10/16 No wind and no charter. Good grief Charlie brown! It was killing me to know that they were there and I wasn’t. Bumped into a friend and said lets go. Left the dock at 11:00, see a pattern here? Made 40 miles quick and found the fleet. Plenty of boats. Second boat we spotted a big yellow on the first drift and went back. Armed with a 3lb white trout and a Godzilla 18/0 Eagle claw we bombed the water with chum goodies and I got picked up deep. Came tight and fish on. Fought the fish ala “rod holder style” for about twenty minutes and Kyle stuck the gaff in a not so happy 140lb plus fish. Neat. We bounced around a few more boats and saw probably five or more big yellow before being broke off on 200lb floro and a 135lb mono top shot. Too much drag I suppose. We hauled butt back to the dock, cleaned our tuna and passed out steaks. Capt. One Eye came in with a 221lb and a 150 plus blacks. Several other big fish were brought in.
Everything seems to falling into place. Our mullet run this year should be much better than the years previous given the amount of large roe mullet in the river and the passes.

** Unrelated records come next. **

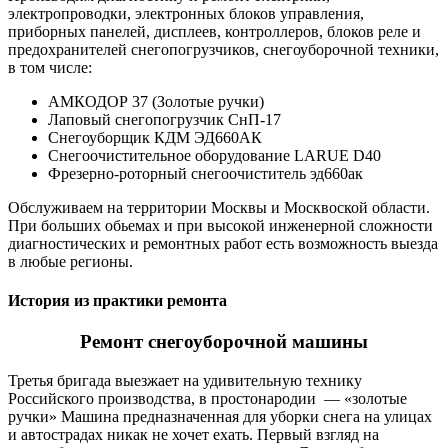
электропроводки, электронных блоков управления,
приборных панелей, дисплеев, контроллеров, блоков реле и
предохранителей снегопогрузчиков, снегоуборочной техники,
в том числе:
АМКОДОР 37 (Золотые ручки)
Лаповый снегопогрузчик СнП-17
Снегоуборщик КДМ ЭД660АК
Снегоочистительное оборудование LARUE D40
Фрезерно-роторный снегоочиститель эд660ак
Обслуживаем на территории Москвы и Москвоской области.
При больших обьемах и при высокой инженерной сложности
диагностических и ремонтных работ есть возможность выезда
в любые регионы.
История из практики ремонта
Ремонт снегоуборочной машины
Третья бригада выезжает на удивительную технику
Российского производства, в простонародии — «золотые
ручки» Машина предназначенная для уборки снега на улицах
и автострадах никак не хочет ехать. Первый взгляд на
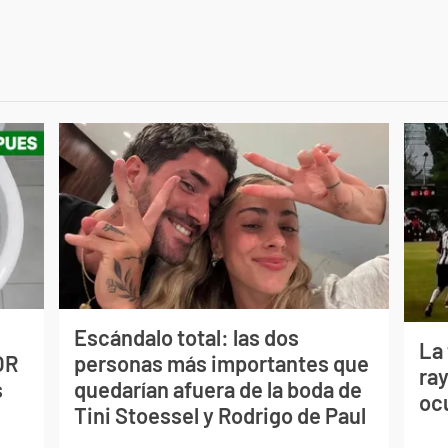
Escándalo total: las dos
La
OR
personas más importantes que
ray
s
quedarían afuera de la boda de
oc
Tini Stoessel y Rodrigo de Paul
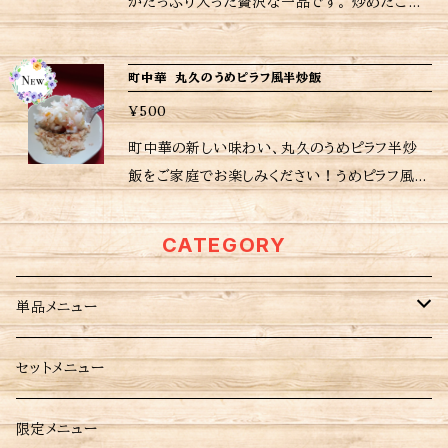
がたっぷり入った贅沢な一品です。 炒めたご飯
熱してください。 ※当店おすすめの焼き方、温め
かた ピラフ炒飯をお皿に平らに盛り、ラップをか
と香り高いエビが絶妙に絡まり合い、一度食べた
方は商品に同包致します。 ※保存方法、食材ア
け電子レンジで目安500w3分30秒〜4分加熱し
らやみつきになること間違いなし 。忙しい日々の
レルギーなどの詳細はラベルをご確認ください。
町中華 丸久のうめピラフ風半炒飯
てください。 [ポイント]ラップをかけたら爪楊枝
中で、一口食べれば幸せなひとときが訪れること
※ ご購入いただいた商品の重量に応じて送料
等で１ヶ所穴を開ける。 <ご購入されたお客さま
¥500
でしょう。是非、特別な食体験をお楽しみくださ
が異なりますので注意して下さい。
へ> 励みにもなりますし、今後の購入判断にもな
い。こちらの大盛・特盛は対象外になりますので
町中華の新しい味わい、丸久のうめピラフ半炒
りますので是非ともレビューお願いいたします 当
予めご了承ください。 <内容量> エビ炒飯 280
飯をご家庭でお楽しみください！うめピラフ風の
店は、注文受けてから調理してるため日時指定
g 温めかた エビ炒飯をお皿に平らに盛り、ラッ
炒飯は、さっぱりとした梅の風味がふんだんに広
がなければ注文受付日から6〜７日後の配送と
プをかけ電子レンジで目安500W ３〜4分 [ポイ
がり、一口で心もお腹も満たされる逸品です。シ
CATEGORY
なりますが予めご了承ください。 ※当店に使わ
ント] ラップをかけたら爪楊枝等で１ヶ所穴を開
ンプルながらも深い味わいを実現したこの商品
れているパック等は耐熱用では無いので温めの
ける <ご購入されたお客さまへ> 励みにもなりま
は、お店の味をそのままに、あなたの食卓に届け
際は別皿に移して加熱してください。 ※当店お
単品メニュー
すし、今後の購入判断にもなりますので是非とも
ます。 冷凍のままフライパンや電子レンジで簡単
すすめの焼き方、温め方は商品に同包致します。
レビューお願いいたします 当店は、注文受けて
に調理できるため、忙しい日常の中でも手軽に
※保存方法、食材アレルギーなどの詳細はラベル
から調理してるため日時指定がなければ注文受
点心
セットメニュー
美味しいピラフ風炒飯を楽しめるのが嬉しいです
をご確認ください。 ※ ご購入いただいた商品の
付日から6〜７日後の配送となりますが予めご了
ね。 <内容量> うめピラフ半炒飯 180g <ご購入
重量に応じて送料が異なりますので注意して下
承ください。 ※当店に使われているパック等は
餃子
炒め料理
されたお客さまへ> 励みにもなりますし、今後の
限定メニュー
さい。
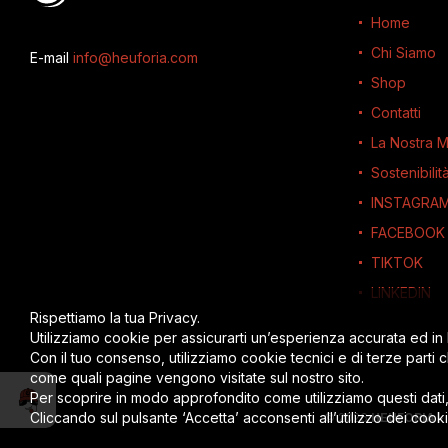
Home
Chi Siamo
E-mail
info@heuforia.com
Shop
Contatti
La Nostra M
Sostenibilit
INSTAGRA
FACEBOOK
TIKTOK
LINKEDIN
Rispettiamo la tua Privacy.
Utilizziamo cookie per assicurarti un’esperienza accurata ed in
Con il tuo consenso, utilizziamo cookie tecnici e di terze parti 
come quali pagine vengono visitate sul nostro sito.
Per scoprire in modo approfondito come utilizziamo questi dati
Parla con Timmy
Cliccando sul pulsante ‘Accetta’ acconsenti all’utilizzo dei cook
© 2026
HEUFORIA
-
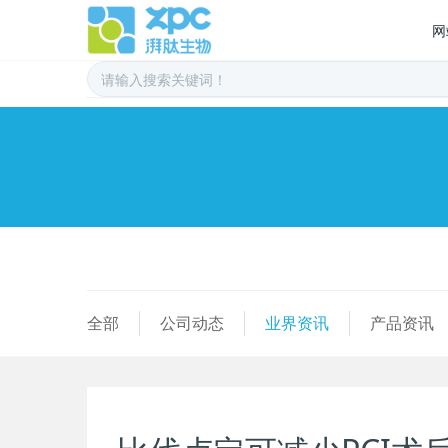
网
全部
公司动态
业界资讯
产品资讯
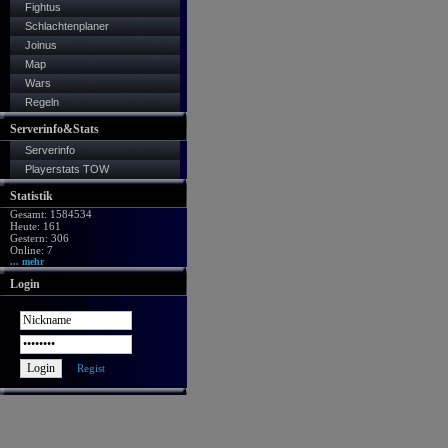
Fightus
Schlachtenplaner
Joinus
Map
Wars
Regeln
Serverinfo&Stats
Serverinfo
Playerstats TOW
Statistik
Gesamt: 1584534
Heute: 161
Gestern: 306
Online: 7
... mehr
Login
Regist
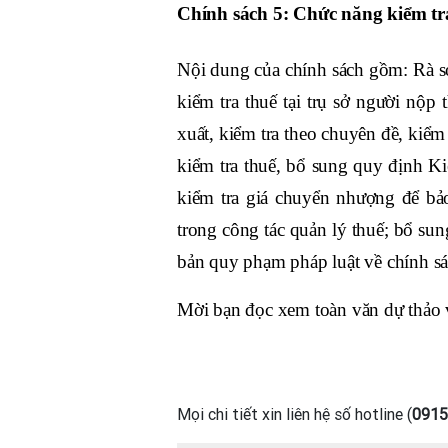
Chính sách 5: Chức năng kiểm tra 
Nội dung của chính sách gồm: Rà so
kiểm tra thuế tại trụ sở người nộp 
xuất, kiểm tra theo chuyên đề, kiểm 
kiểm tra thuế, bổ sung quy định Ki
kiểm tra giá chuyển nhượng để bảo
trong công tác quản lý thuế; bổ sun
bản quy phạm pháp luật về chính sá
Mời bạn đọc xem toàn văn dự thảo
Mọi chi tiết xin liên hệ số hotline (
0915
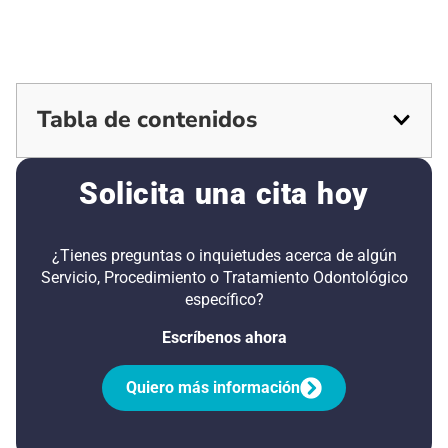
Tabla de contenidos
Solicita una cita hoy
¿Tienes preguntas o inquietudes acerca de algún
Servicio, Procedimiento o Tratamiento Odontológico
específico?
Escríbenos ahora
Quiero más información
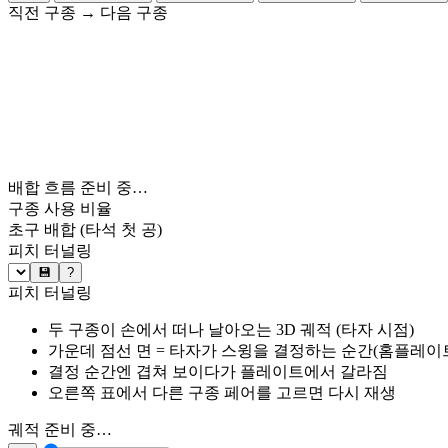
직전 구종
→
다음 구종
배합 흐름 준비 중…
구종 사용 비율
초구 배합
(타석 첫 공)
피치 터널링
💾
?
피치 터널링
두 구종이 손에서 떠나 날아오는 3D 궤적 (타자 시점)
가운데 점선 면 = 타자가 스윙을 결정하는 순간(홈플레이트 약
결정 순간엔 겹쳐 보이다가 플레이트에서 갈라짐
오른쪽 표에서 다른 구종 페어를 고르면 다시 재생
궤적 준비 중…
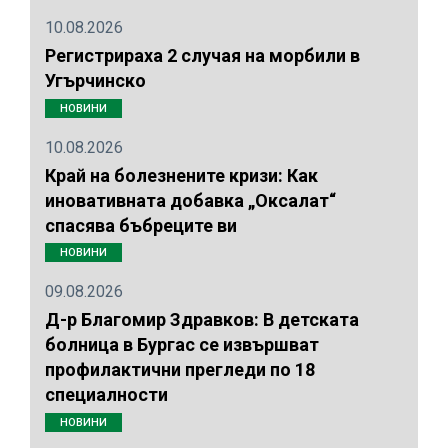
10.08.2026
Регистрираха 2 случая на морбили в
Угърчинско
НОВИНИ
10.08.2026
Край на болезнените кризи: Как
иновативната добавка „Оксалат“
спасява бъбреците ви
НОВИНИ
09.08.2026
Д-р Благомир Здравков: В детската
болница в Бургас се извършват
профилактични прегледи по 18
специалности
НОВИНИ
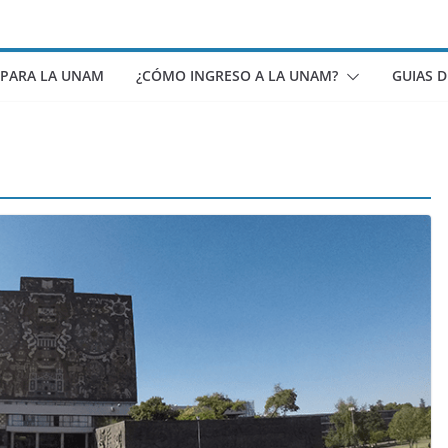
 PARA LA UNAM
¿CÓMO INGRESO A LA UNAM?
GUIAS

Capt. Hunter has been killing them at the floater along with a few other guys. The Wahoo have shown up as well. We had a nice 70lber from the other day on an exploratory trip. The next month or so should be awesome and big tuna will be hitting our docks. Floaters, boats, open water fish on mullets or pogie schools. Should be stellar, I am having my site worked on right now. If anyone needs to get in touch with me, I will list my contact info. I have some primo dates available in November. If you would like to book a trip in Venice, Please give me a call and thanks for reading my reports. See ya.
Captain William Wall
|10-30-2011, 10:56 PM||#2|
Join Date: Aug 2009
Location: Mobile, Al
Well what can I say capt will it was a great trip. That was the biggest blackfins I have ever put in the boat and I have fished from the keys to Texas. People if you have never fished Venice you should go at least 1 time in your life. There were fish every where and the great part it you could watch them eat your bait 5 foot from the boat. Fishing behind the shrimp boats is awesome. If your looking for a tuna charter I would defiantly recommend capt will. Thanks again will for a great trip!